Барбара ничего не ответила; она опустила глаза, немного смущаясь, печальная, сознавая, что наступала важная минута, когда все решится. Оттого, что она вдруг побледнела, несмотря на свой всегда матовый цвета лица, губки казались еще более красными.

Весь ее вид давал согласие…

Тогда Жорис не выдержал, он чувствовал себя неспособным найти еще слова. Вдруг, подойдя к ней, он взял ее за руки, прижал их вдоль ее тела, и охваченный волнением, безумной смелостью, не зная почему, слишком очарованный ее ротиком, он прильнул к нему своими устами, слился с ними, пожирая их… Евхаристия любви! Пламенная облатка! В эту минуту он как бы овладел ею весь, с помощью ее губ, которые были олицетворением ее красоты!

Через несколько минут вошли вместе Ван-Гюль и Годелива, окончив, наконец, уборку, мелочное уничтожение пыли в музее часов. Они не были вовсе удивлены, найдя Барбару с Жорисом. Он был свой человек! К тому же Ван-Гюль оставался рассеянным, занятым еще своими дневными работами, сделанными им изменениями, так как переставлять предметы для коллекционера, значит – почти возобновлять их. Он ничего не заметил, Годелива тоже; казалось, она всегда смотрела вдаль, думала о постороннем. Борлют пробовал заговорить о чем-нибудь. Машинальные фразы, ничего не значащие, совершенно бесцельные слова!.. Ах, эта попытка возвратиться к жизни, когда человек вдруг достиг глубины любви!..

Борлют сейчас же ощутил то впечатление странной беспорядочности, какое он испытывал, спускаясь с башни, он спотыкался теперь в словах, как там – о мостовую. Ему представлялось, что он возвратился из путешествия, чувствовал себя плохо, с ощущением внутреннего одиночества и неопределенности. Разве полюбить – то же самое, что взойти на башню?.. Но любовь казалась башнею с светлыми лестницами! Ему представлялось, что он покинул жизнь, поднялся очень высоко, еще раз оказался выше жизни. Головокружительный подъем, лестница, по которой поднимаются вдвоем, чтобы отправиться на поиски своих душ, точно каких-нибудь неведомых колоколов… В продолжение целого вечера Борлют оставался рассеянным, равнодушным, меланхолическим оттого, что спустился на землю.

В следующие дни в его душе увлечение Барбарой продолжалось. Он понимал теперь, что произошло решительное, неизгладимое событие. Зачем он столько рассуждал, обдумывал, анализировал свои чувства? Тело быстро решает все! Непонятная сила бросила его к ротику молодой девушки… У него не было недостатка в предупреждениях со стороны Судьбы. Он всегда увлекался этим ротиком, свежим и пламенным, как будто он был одновременно цветком и огнем. Этот ротик благословил его. Это было непоправимо. Он не имел сил препятствовать этому. Это было дело одной минуты, но эта минута соединилась с Вечностью.

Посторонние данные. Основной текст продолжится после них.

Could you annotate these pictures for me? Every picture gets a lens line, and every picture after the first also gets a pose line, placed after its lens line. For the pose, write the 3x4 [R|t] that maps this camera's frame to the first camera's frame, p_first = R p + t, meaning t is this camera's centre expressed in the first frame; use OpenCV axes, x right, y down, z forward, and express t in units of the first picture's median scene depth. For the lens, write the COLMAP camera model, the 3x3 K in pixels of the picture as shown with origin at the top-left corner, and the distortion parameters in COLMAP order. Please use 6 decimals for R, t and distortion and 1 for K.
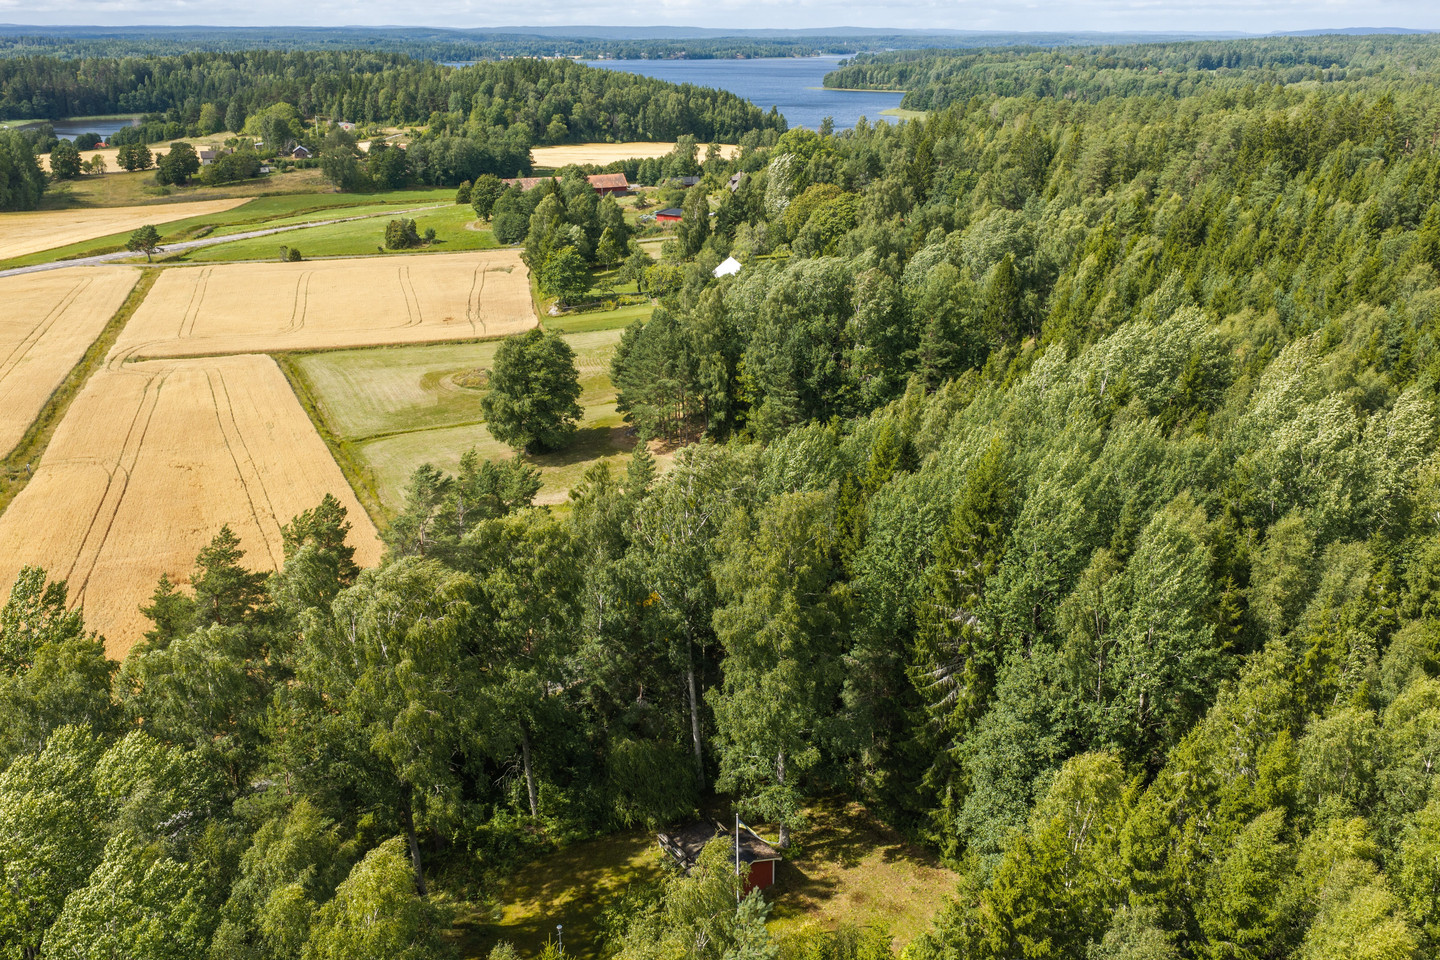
lens RADIAL K [[1257.3, 0, 720.0], [0, 1257.3, 480.0], [0, 0, 1]] dist [-0.010317, -0.005062]
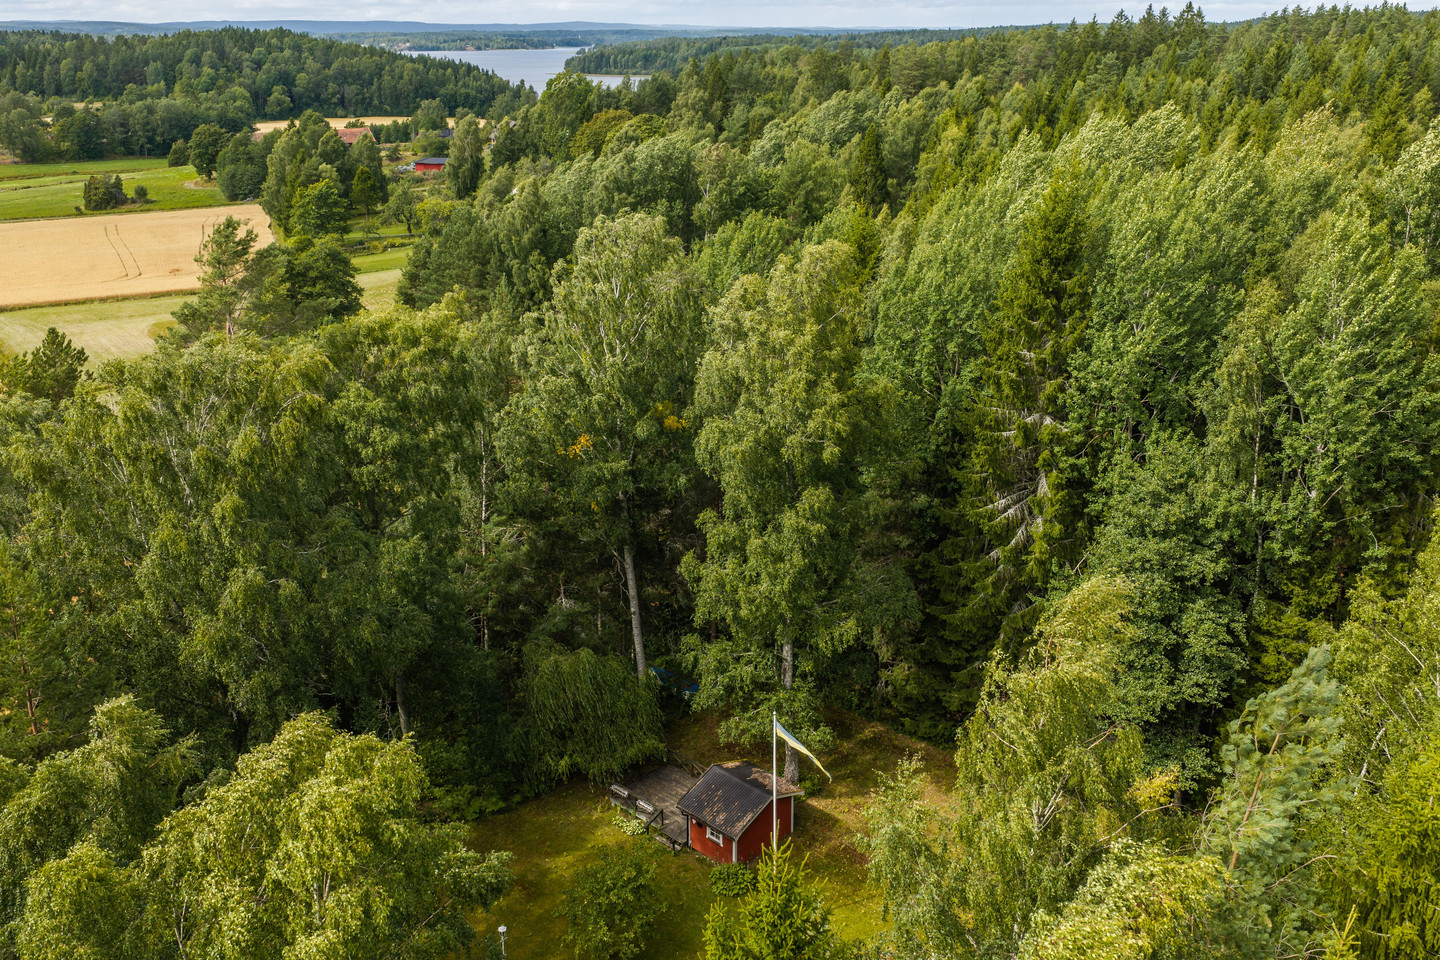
lens RADIAL K [[1257.3, 0, 720.0], [0, 1257.3, 480.0], [0, 0, 1]] dist [-0.010317, -0.005062]
pose [[0.975216, -0.064152, 0.211753, -0.049284], [0.071018, 0.997162, -0.024970, 0.053784], [-0.209550, 0.039390, 0.977004, 0.121762]]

Борлют считал себя отныне несвободным. Если бы он отступил, это было бы кощунством, печальною профанациею этих божественных губок. Он называл уже мысленно Барбару своей невестой и женой. Он не хотел никаких уверток совести, чтобы избегнуть исполнения долга, хотя ни одним окончательным словом любви, никаким обещанием, клятвою – они не обменялись между собою в вечер их поцелуя. Все равно достаточно было одного поцелуя. Прикоснувшись к ее красным губкам, Жорис запечатлел этим безмолвный и ненарушимый договор.

К тому же ни одной минуты он не думал о том, чтобы отказаться. Он твердо решился. Он пришел однажды к старому антикварию.

– Я явился, дорогой друг, по важному делу…

– Как вы это говорите? Что случилось?

Борлют смутился… Он составил план разговора, но в эту минуту он все забыл.

Он взволновался, сделался сантиментальным.

– Сколько времени мы с вами друзья!

– Да, пять лет, – сказал Ван-Гюль, – дата на моем старом доме – дата его реставрации и нашей дружбы.

Переход был удобен. Борлют воспользовался им.

– Хотите ли вы, чтобы мы были еще лучшими друзьями, еще более близкими?

Старый антикварий смотрел широко раскрытыми глазами, не понимая его.

– Да, – снова сказал Борлют, – у вас две дочери…

Тогда, в одно мгновение, лицо Ван-Гюля переменилось; небольшой огонек блеснул в его глазах.

– Ах! нет… Не будем говорить об этом, – живо возразил он, охваченный сильным волнением.

– Как? – настаивал Борлют.

Ничего не объясняя ему, антикварий продолжал, все более и более волнуясь:

– Это бесполезно… прошу вас… к тому же, Годелива об этом больше не думает… Годелива не выйдет замуж… Она хочет остаться со мной… Подождите, по крайней мере, пока я умру…

И Ван-Гюль согнулся, полный отчаяния, бесконечного огорчения.

Ничего не слушая, теряя голову, как будто он был один, он начал охать и жаловаться вслух:

– Это должно было случиться… Неизбежно! Любовь заразительна. Впрочем, моя добрая Годелива хорошо скрывала, что любила вас. Я один знал об этом. Она доверилась только мне, когда еще сама хорошо не сознавала этого. Мы все говорим друг другу. Впрочем, она отказалась от своих надежд… Она забыла о своей любви ради меня, чтобы остаться со мною, чтобы не оставить меня одного на старости лет, чтобы я не умер, так как я не могу жить без нее. А теперь вы, в свою очередь, полюбили ее; вы говорите мне об этом. Она узнает, заметит это. Что станется со мной? Я буду одинок. Ах! нет, нет, оставьте мне Годеливу!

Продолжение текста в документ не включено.